ELWA engages with market as Renewi deal nears expiry

The East London Waste Authority (ELWA) has formally launched a market engagement exercise as it prepares to procure a new waste treatment contract.

ELWA is responsible for the disposal of municipal waste collected by the London boroughs of Newham (pictured), Barking and Dagenham, Havering and Redbridge (picture: Shutterstock)

ELWA’s existing PFI integrated waste management contract with Renewi was signed in 2002 and will expire in 2027. It was valued at £500 million at the time but its cost has risen since. An ELWA budget meeting in November 2022 put the annual levy at around £72 million in 2022/23, which included a £6 million hit due to rises in inflation.

Published on Friday (27 January), a market engagement notice explained that the authority was seeking to understand better the market’s interest in providing waste treatment and disposal services, as well as the infrastructure and capacity available.

ELWA is responsible for the disposal of municipal waste collected by the London boroughs of Barking and Dagenham, Havering, Newham and Redbridge. The authority says it handled 445,000 tonnes of waste in 2022/23, forecasted to rise to 472,000 tonnes in 2027/28.


The majority of East London’s waste is currently exported through the refuse derived fuel (RDF) markets or landfilled.

Renewi’s Frog Island MBT facility in Rainham, where waste is treated on behalf of ELWA

Competition for the tonnage will be intense, as there are a number of existing and proposed energy recovery facilities in the area.

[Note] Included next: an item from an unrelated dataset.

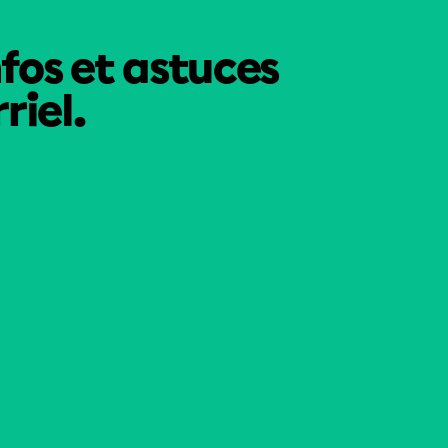
nfos et astuces
riel.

ELWA’s close proximity to Essex, which sends the majority of its waste to landfill, has also led to a string of firms eyeing the contract. Prospective plants could include Indaver’s facility currently under construction in Braintree, Essex; Viridor’s 350,000 tonne per year capacity EfW plant in Tilbury Docks, East London; and Cory’s second facility in Belverdere, south east London (see letsrecycle.com story).

There are also several local suppliers who could bid for any lots which arise.


The engagement exercise arrives one year after ELWA published its joint strategy for East London’s resources and waste.

The strategy explains that “there is scope to implement more flexible and ambitious waste management policies and an eagerness to do so” once the existing contract ends.

The plan also said the partner authorities have “high aspirations for increasing the sustainability of local resources and waste management in the future”.

Havering recorded a 34.7% recycling rate in 2020/21, the highest of all ELWA collection authorities, while Newham posted a 20.9% rate, the third lowest in the country.


A report from ELWA which went before the budget meeting held last November explained that gaining PFI support for the 25-year deal had put it in a better financial position than others who had no PFI funding.

However, it said “the long-term nature of the contract is now a constraint for the authority and will be until 2027”. The report explained that there will be a cost of £72.3 million in 2022/23.

Although the authority says it has made savings in overall waste disposal, “there remains a continuing impact from inflationary increases in landfill tax and contract inflation.”

The report reads: “Contract inflation is a particularly significant element of the forecast levy increase for 2023/24 with the October rate on which contract inflation is based standing at 13.87%.”